I was in Target yesterday when I was looking for a box that I could use to send a package to my friend Molly and this is what I heard from the next aisle over:
Girl says, "Mom, tell Sara to stop kissing the Justin Bieber notebook."
Mom sighs, "Sara, stop kissing the notebook."
Sara whines, "But whyyyyyy?"
Mom answers, "Because you will get herpes and die."

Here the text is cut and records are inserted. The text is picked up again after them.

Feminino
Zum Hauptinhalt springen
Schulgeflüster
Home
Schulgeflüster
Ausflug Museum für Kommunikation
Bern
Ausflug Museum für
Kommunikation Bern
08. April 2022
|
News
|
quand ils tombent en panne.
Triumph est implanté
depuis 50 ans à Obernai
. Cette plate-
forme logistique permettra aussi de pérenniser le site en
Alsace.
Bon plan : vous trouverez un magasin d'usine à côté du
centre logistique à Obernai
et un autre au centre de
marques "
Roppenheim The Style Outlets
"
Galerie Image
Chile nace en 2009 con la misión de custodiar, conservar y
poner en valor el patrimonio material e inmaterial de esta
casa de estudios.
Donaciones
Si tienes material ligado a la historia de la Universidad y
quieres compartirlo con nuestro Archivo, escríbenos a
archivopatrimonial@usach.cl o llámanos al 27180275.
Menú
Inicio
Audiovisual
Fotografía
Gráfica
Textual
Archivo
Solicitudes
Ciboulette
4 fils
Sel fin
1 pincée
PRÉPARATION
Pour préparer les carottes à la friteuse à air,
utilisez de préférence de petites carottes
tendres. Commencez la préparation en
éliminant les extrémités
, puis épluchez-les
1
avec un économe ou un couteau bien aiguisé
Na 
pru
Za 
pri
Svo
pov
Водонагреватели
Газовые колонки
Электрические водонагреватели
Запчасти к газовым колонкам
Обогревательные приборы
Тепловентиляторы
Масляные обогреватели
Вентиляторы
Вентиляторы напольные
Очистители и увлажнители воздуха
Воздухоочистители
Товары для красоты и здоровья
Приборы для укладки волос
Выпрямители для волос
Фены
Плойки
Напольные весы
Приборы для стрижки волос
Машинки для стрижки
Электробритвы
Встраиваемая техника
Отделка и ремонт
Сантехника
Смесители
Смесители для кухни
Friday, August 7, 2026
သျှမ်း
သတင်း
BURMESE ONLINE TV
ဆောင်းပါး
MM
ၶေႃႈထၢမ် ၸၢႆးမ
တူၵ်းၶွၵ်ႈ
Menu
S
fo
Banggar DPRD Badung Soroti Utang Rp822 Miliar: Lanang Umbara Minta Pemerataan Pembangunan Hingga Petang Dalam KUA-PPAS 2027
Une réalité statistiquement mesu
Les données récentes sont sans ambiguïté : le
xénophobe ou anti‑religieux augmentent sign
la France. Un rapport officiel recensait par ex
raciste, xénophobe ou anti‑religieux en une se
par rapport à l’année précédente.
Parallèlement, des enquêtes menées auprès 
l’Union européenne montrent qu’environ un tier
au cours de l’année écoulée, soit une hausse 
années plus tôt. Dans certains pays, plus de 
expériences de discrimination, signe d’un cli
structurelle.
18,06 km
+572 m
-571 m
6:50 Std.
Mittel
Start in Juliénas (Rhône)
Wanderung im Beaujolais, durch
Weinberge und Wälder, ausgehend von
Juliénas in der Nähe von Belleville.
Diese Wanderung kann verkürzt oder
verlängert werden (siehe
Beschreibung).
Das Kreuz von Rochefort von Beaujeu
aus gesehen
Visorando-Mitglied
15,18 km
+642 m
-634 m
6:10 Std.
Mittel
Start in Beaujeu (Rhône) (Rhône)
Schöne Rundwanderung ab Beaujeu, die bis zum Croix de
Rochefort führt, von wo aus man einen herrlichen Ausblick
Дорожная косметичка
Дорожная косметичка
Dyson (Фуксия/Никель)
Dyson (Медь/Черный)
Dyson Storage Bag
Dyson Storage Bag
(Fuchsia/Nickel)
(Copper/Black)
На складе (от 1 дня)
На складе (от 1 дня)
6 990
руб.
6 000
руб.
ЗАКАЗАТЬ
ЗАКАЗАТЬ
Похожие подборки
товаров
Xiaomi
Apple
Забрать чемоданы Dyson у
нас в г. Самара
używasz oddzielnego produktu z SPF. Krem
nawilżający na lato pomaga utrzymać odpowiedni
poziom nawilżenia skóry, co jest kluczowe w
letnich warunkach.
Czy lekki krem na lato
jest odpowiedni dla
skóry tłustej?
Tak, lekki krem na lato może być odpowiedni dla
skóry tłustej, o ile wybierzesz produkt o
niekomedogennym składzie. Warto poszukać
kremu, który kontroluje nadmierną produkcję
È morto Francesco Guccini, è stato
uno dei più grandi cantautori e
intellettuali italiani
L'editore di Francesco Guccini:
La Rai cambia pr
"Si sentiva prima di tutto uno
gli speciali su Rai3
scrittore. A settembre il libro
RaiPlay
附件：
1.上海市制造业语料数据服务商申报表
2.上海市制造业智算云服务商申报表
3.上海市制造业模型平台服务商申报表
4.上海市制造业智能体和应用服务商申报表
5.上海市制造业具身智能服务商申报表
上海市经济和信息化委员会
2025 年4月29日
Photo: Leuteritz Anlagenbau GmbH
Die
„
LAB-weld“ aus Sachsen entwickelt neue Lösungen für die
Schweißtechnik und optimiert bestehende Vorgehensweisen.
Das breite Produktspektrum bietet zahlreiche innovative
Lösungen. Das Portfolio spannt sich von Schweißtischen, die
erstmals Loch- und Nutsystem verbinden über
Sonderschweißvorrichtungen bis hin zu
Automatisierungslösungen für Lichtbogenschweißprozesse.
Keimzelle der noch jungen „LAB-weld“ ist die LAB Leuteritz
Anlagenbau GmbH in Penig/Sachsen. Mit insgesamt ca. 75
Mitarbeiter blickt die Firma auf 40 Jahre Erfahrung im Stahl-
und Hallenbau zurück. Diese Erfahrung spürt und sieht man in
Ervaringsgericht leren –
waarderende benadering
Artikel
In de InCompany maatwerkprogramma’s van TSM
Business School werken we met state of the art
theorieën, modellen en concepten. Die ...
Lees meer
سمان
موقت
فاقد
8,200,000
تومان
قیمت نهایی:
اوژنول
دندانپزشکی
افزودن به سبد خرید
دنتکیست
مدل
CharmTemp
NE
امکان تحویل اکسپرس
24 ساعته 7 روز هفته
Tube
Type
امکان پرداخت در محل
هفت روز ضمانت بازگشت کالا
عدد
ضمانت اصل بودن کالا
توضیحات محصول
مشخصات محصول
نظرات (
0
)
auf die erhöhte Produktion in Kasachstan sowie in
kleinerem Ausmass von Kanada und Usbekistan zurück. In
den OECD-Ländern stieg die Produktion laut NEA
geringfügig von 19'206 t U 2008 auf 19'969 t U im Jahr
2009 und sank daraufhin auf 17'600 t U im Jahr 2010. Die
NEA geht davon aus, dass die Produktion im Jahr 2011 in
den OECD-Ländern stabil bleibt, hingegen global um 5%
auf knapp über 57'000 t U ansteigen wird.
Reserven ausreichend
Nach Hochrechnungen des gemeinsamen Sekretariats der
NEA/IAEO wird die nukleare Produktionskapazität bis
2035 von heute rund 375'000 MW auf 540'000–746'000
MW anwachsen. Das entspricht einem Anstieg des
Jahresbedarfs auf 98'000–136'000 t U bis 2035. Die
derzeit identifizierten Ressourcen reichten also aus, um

Huh? It was at this point that I had to laugh out loud. I stood there, confused, wondering if the mother meant that her daughter could contract a disease from kissing a notebook that presumably, many hands have touched or if she really meant that kissing could give her daughter herpes and that kissing could result in death! In any event, it was a very funny conversation to eavesdrop on.
Naturally, I had to meander down that aisle so I could see what these girls looks like. I spotted a girl who was probably thirteen or fourteen years of age, holding a notebook about three inches from her face and staring at it dreamily.
I instantly thought about what the dreaded "sex talk" would sound like in their household.
Girl tattles, "Mom, Sara wants to have sex."
Mom, "Sara, don't have sex."
Sara whines, "But whyyyy?"
Mom, "Because you will die."
Ah, man...I am so not ready for the sex conversation! Thank goodness Trent is so little and because we will have two boys, I guess Mark will be in charge of that conversation which I presume will take place in the nature on some hunting or fishing trip, where Mark will let the boys take a sip of his beer and make them promise not to tell me about it.